Si la France devait persister seule dans la mise en place d'une taxe sur les transactions financières, ce ne pourrait être que sur un secteur très limité, probablement l'un de ceux qui ont été les plus décriés pendant la crise : CDS, Hedge Fund, Transactions haute fréquence. Cela n'empêchera pas ces activités de quitter notre pays et d'aller se développer dans les pays voisins, mais cela limiterait les dégâts sur notre économie. La « Taxe de bourse » comportait déjà de nombreuses exceptions, pourquoi pas sa triste héritière ? L'idée d'introduire « des grains de sable dans la mécanique des marchés financiers » pour les ralentir est étrange. Pourquoi ne pas imposer un délai d'une heure dans l'acheminement des messages Internet ou d'une semaine sur la durée des transports de marchandises par bateau de la Chine vers la France ?

Pourquoi une taxe spéciale sur les transactions financières ?
ObjectifCommentaire
Augmenter les prélèvements obligatoires L'urgence est de diminuer les dépenses
Punir les banques Les actionnaires des banques ont déjà perdu presque tout leur capital (ex : Dexia) ou une grande partie
Punir les banques Ce sont les clients et l'économie qui seraient pénalisés
Punir les banques La plupart sont faibles et il a fallu mettre en place des soutiens
Faire contribuer la finance qui a créé la crise Pour le moment c'est le surendettement des États qui est un problème, pas le système financier.

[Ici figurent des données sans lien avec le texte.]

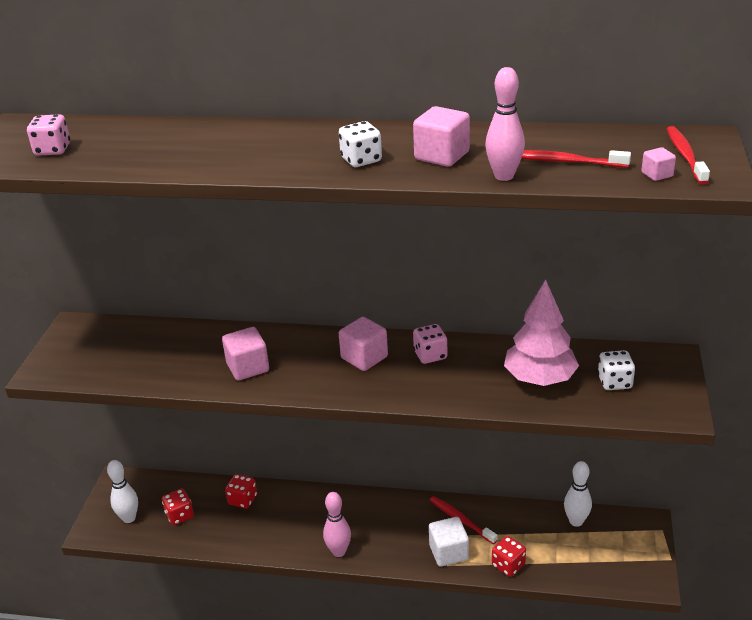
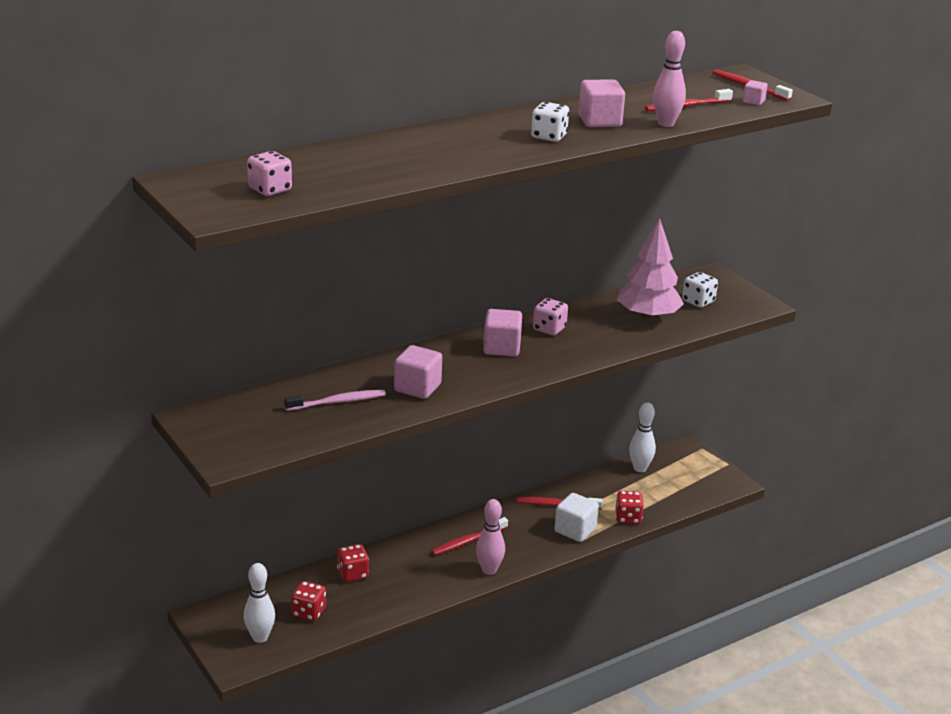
camera: 45 degrees left, 5 degrees down
none -> pink toothbrush [284,390,386,411]
none -> red toothbrush [431,517,508,555]

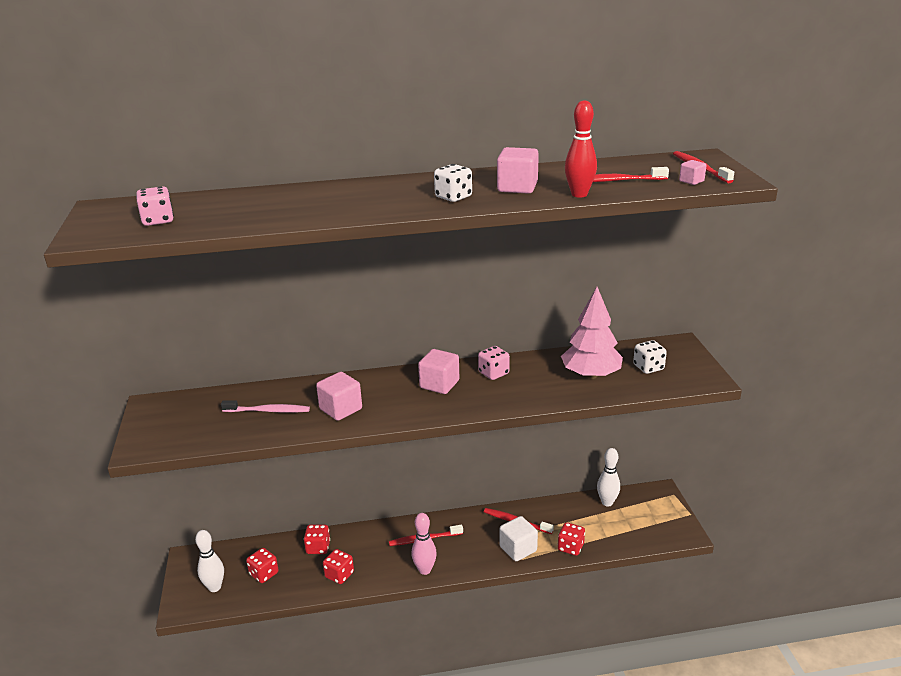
camera: 25 degrees right, 0 degrees up
pink bowling pin [653,31,686,127] -> red bowling pin [565,100,597,198]
none -> red dice [323,549,354,584]

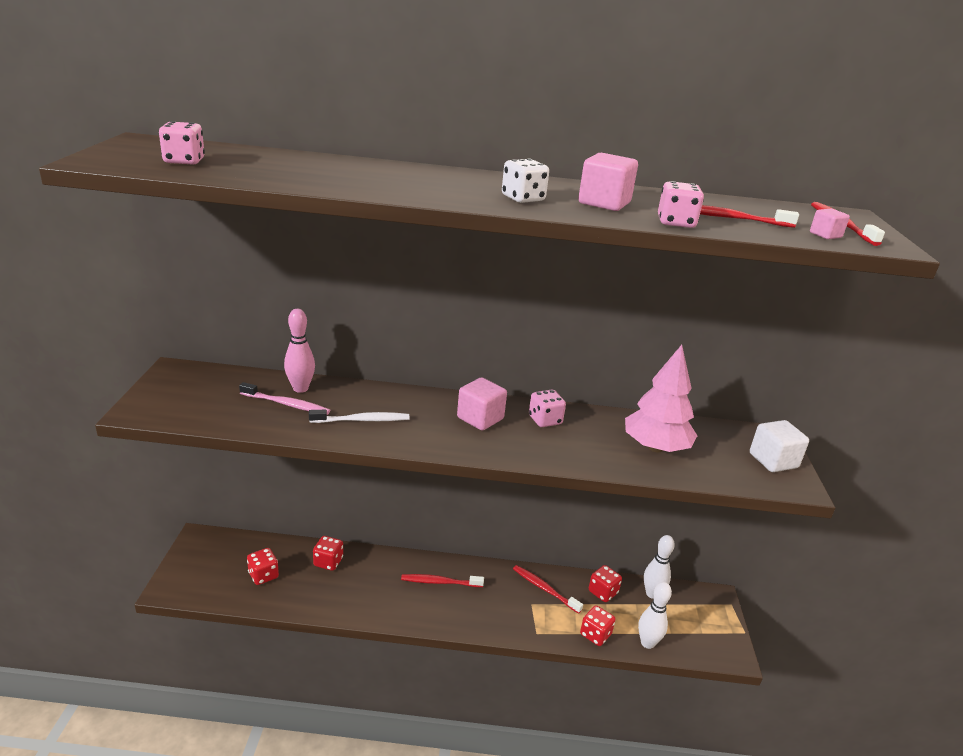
camera: 10 degrees right, 0 degrees up
white bowling pin [195,530,224,592] -> white bowling pin moved to [638,582,672,649]
pink cube [316,372,362,421] -> white toothbrush [309,410,409,423]
red dice [323,549,354,584] -> red dice moved to [589,565,622,602]
pink bowling pin [412,513,437,575] -> pink bowling pin moved to [284,309,315,393]
white cube [500,516,538,561] -> white cube moved to [750,420,809,472]
red bowling pin [565,100,597,198] -> pink dice [658,181,704,228]
white dice [633,340,667,374] -> none

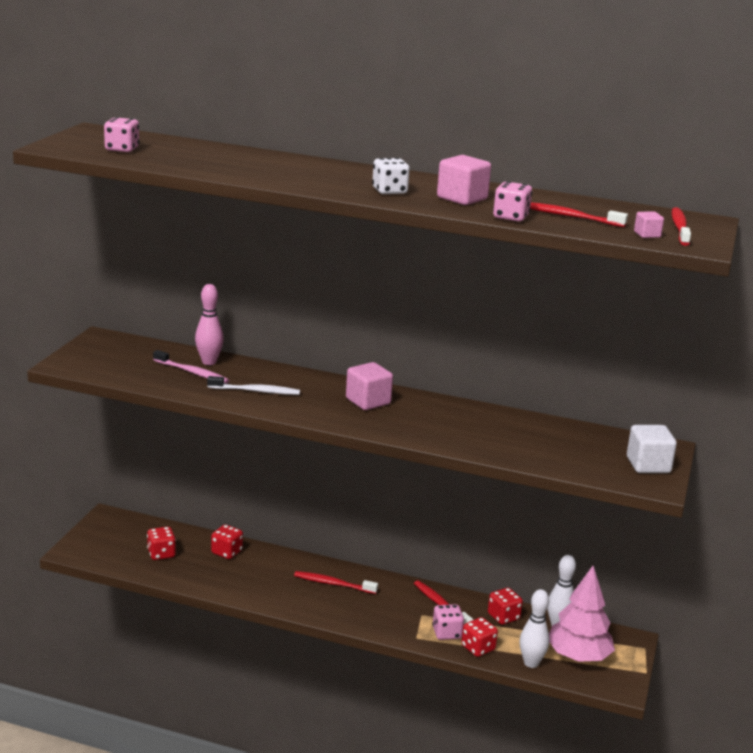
camera: 15 degrees right, 5 degrees down
pink dice [529,390,566,427] -> pink dice moved to [432,604,464,640]
pink tree [625,345,697,452] -> pink tree moved to [549,566,615,662]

Lutter contre la spéculation La plupart des spéculations sont utiles : agriculteurs, industriels, commerçants doivent se couvrir contre des variations fortes des valeurs des biens (pétrole, sucre, blé, acier) ou des devises ou des deux.

Les spéculations nuisibles ne seront pas gênées par cette taxe ; leurs transactions seront délocalisées.